2026-06-29Computation and Language

Computation and Language
AI summary

The authors tackle a problem in reinforcement learning where finding correct solutions by chance is very unlikely, so normal training doesn't get useful feedback. They propose LatentRevise, a method that learns from failed attempts by adjusting the model’s internal understanding to move closer to the right answer. This adjustment happens in a way that keeps the model's reasoning sensible by staying within realistic token representations. Using LatentRevise leads to better answers that were previously missed and improves learning on math problem tasks compared to usual methods.
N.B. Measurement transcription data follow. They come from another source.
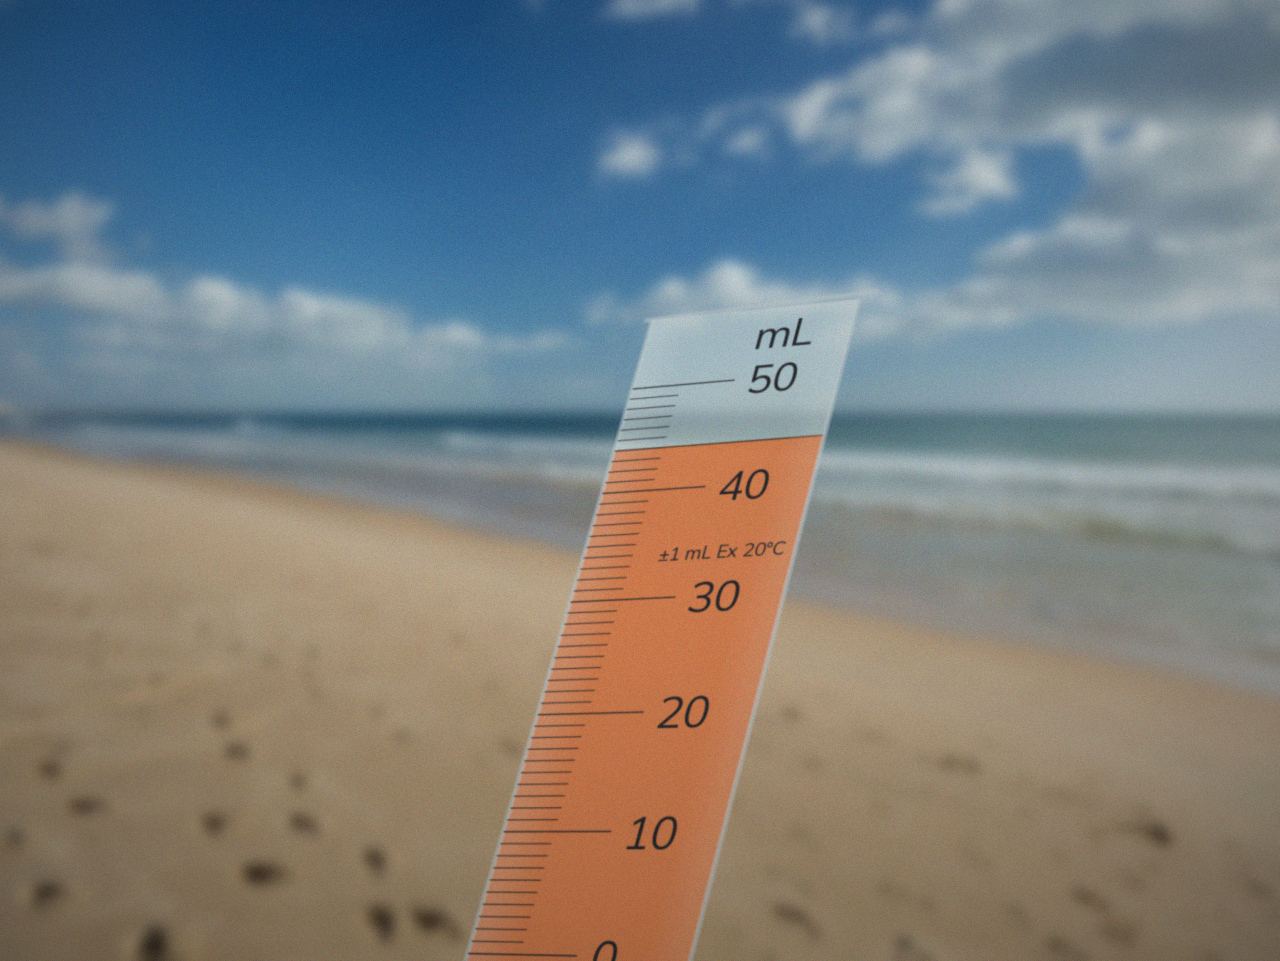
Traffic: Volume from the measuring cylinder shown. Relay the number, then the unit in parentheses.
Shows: 44 (mL)
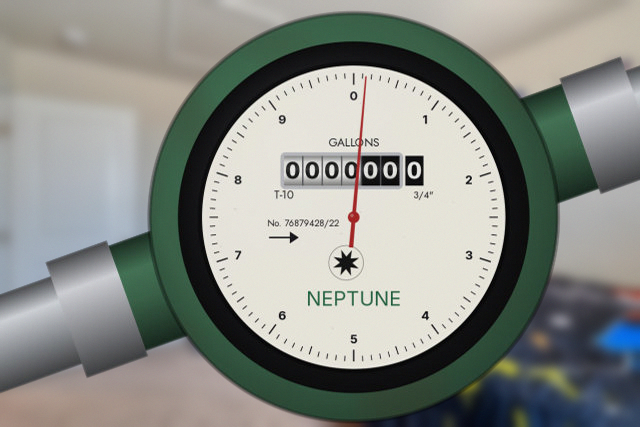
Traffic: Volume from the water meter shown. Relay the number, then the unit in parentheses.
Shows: 0.1 (gal)
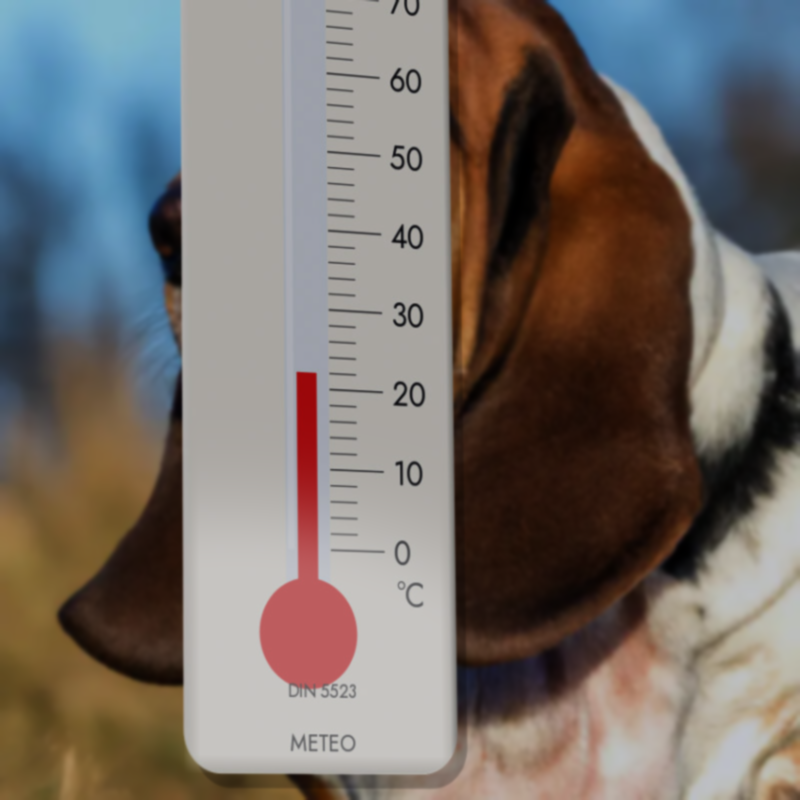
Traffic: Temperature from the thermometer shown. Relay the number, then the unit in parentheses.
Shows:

reinforcement learningverifiable rewardslatent revisionsampling frontierinput embeddingstoken embeddingsself-reflectionsupervised fine-tuningmath benchmarks
Authors
Yiqiu Guo, Xueting Han, Qi Jia, Guangtao Zhai, Jing Bai
Abstract
Reinforcement learning with verifiable rewards (RLVR) is bottlenecked by hard prompts on which correct trajectories have low probability, so sampling misses them within a practical budget and leaves the policy update with little useful signal. We frame such zero-hit prompts as RLVR's sampling frontier, where new reasoning behavior is most valuable yet least likely to be sampled. Importantly, failed rollouts can be informative: they expose where the model's reasoning went wrong. We introduce LatentRevise, a first-order latent revision method that recovers training signal for this zero-hit regime. Given a failed rollout and the gold answer as an anchor, LatentRevise optimizes the input embeddings of its reasoning prefix under two complementary gradients, moving the prefix away from the failed continuation and toward the gold answer. The optimization is constrained to the convex hull of the model's vocabulary embeddings, so each update moves the latent toward a real token embedding rather than an arbitrary feature direction. We find that continuations from the revised prefix lengthen, exhibit self-reflection, and reach correct answers missed by the original rollouts. Used as training data, these trajectories improve SFT and RLVR on math benchmarks over standard baselines.